(Data under study begins)

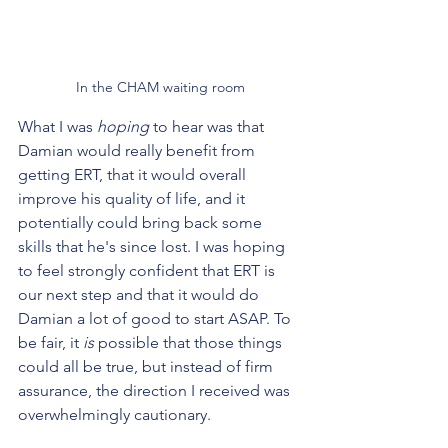
In the CHAM waiting room
What I was 
hoping
 to hear was that 
Damian would really benefit from 
getting ERT, that it would overall 
improve his quality of life, and it 
potentially could bring back some 
skills that he's since lost. I was hoping 
to feel strongly confident that ERT is 
our next step and that it would do 
Damian a lot of good to start ASAP. To 
be fair, it 
is 
possible that those things 
could all be true, but instead of firm 
assurance, the direction I received was 
overwhelmingly cautionary.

(Data under study ends)

Could you print all the entries exactly as they stand, with the pictures left out?

Result of this task:
In the CHAM waiting room
What I was 
hoping
 to hear was that 
Damian would really benefit from 
getting ERT, that it would overall 
improve his quality of life, and it 
potentially could bring back some 
skills that he's since lost. I was hoping 
to feel strongly confident that ERT is 
our next step and that it would do 
Damian a lot of good to start ASAP. To 
be fair, it 
is 
possible that those things 
could all be true, but instead of firm 
assurance, the direction I received was 
overwhelmingly cautionary.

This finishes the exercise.